Shots rang out at the end of the celebration outside the city’s historic Union Station. Fans had lined the parade route and some even climbed trees and street poles or stood on rooftops to watch as players passed by on double-decker buses. The team said all players, coaches and staffers and their families were “safe and accounted for” after the shooting.
Mayor Quinton Lucas, who attended with his wife and mother and ran for safety when shots were fired, said the shooting happened despite the presence of more than 800 police officers in the building and nearby.
Radio station KKFI said via Facebook that Lisa Lopez-Galvan, the host of “Taste of Tejano,” was killed. Lopez-Galvan, whose DJ name was “Lisa G,” was an extrovert and devoted mother of two from a prominent Latino family in the area, said Rosa Izurieta and Martha Ramirez, two childhood friends who worked with her at a staffing company. Izurieta said Lopez-Galvan attended the parade with her husband and her adult son, a die-hard Kansas City sports fan who also was shot.

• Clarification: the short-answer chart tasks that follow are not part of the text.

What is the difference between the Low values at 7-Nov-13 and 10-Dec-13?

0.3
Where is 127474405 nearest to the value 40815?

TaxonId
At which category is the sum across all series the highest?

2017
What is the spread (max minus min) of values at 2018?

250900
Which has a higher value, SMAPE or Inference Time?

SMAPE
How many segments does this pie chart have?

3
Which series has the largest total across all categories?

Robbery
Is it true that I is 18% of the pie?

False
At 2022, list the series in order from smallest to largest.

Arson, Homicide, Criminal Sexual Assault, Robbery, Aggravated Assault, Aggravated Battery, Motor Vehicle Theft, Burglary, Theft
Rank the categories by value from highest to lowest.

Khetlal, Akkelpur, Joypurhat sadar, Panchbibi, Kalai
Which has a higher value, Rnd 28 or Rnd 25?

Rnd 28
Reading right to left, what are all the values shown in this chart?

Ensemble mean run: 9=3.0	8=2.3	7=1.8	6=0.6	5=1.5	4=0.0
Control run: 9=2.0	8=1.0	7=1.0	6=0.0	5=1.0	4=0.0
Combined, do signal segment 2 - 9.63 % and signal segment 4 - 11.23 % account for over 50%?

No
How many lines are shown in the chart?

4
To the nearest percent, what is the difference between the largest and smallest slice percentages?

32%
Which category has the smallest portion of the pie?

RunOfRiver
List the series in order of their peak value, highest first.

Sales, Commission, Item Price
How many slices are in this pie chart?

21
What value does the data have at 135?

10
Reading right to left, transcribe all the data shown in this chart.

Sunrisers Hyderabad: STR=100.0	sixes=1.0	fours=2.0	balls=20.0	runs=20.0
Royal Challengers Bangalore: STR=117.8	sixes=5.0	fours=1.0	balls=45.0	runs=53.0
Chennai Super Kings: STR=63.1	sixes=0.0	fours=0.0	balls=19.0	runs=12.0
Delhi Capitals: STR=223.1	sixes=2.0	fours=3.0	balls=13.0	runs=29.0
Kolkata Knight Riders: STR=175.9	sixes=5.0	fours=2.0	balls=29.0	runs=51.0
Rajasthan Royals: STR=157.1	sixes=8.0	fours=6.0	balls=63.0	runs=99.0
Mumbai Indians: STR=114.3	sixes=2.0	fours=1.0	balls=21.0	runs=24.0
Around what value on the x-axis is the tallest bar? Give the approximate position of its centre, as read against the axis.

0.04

Lopez-Galvan also played at weddings, quinceañeras and an American Legion bar and grill, mixing Tejano, Mexican and Spanish music with R&B and hip hop. Izurieta and Ramirez said Lopez-Galvan’s family is active in the Latino community and her father founded the city’s first mariachi group, Mariachi Mexico, in the 1980s.
Officials at one hospital said of eight gunshot victims they received on Wednesday, two were still in critical condition on Thursday morning UST and five had been discharged. Of the four people the hospital was treating who had been injured in the chaos after the shooting, three had been discharged.
An official at a second hospital said Thursday that one gunshot victim there remains in critical condition and four people injured in the aftermath of the shooting were treated and released. At a children’s hospital, an official said Wednesday they were treating 12 patients from the celebration, including 11 children between 6 and 15, many with gunshot wounds. All were expected to recover.
Kansas City Police Chief Stacey Graves said three people had been detained, and firearms were recovered. She said police were still piecing together what happened and did not release details about those who were detained or a possible motive.
The FBI and police were asking anyone who had video of the events to submit it to a tip line. It’s not clear how the shooting unfolded, how many people fired guns and whether there was more than one crime scene.
Graves said at a news conference Wednesday that she heard that fans may have been involved in tackling a suspect but couldn’t immediately confirm that. A video showed two people chase and tackle a person, holding them down until two police officers arrived.
City’s history
Kansas City has struggled with gun violence, and in 2020 it was among nine cities targeted by the U.S. Justice Department in an effort to crack down on violent crime. In 2023, the city matched its record with 182 homicides, most of which involved guns.
Mayor Quinton Lucas has joined with mayors across the country in calling for new laws to reduce gun violence, including mandating universal background checks.
Violence at sports celebrations
The gun violence at Wednesday’s parade is the latest at a sports celebration in the U.S. to be marred by gun violence, following a shooting that wounded several people last year in Denver after the Nuggets’ NBA championship, and gunfire last year at a parking lot near the Texas Rangers’ World Series championship parade.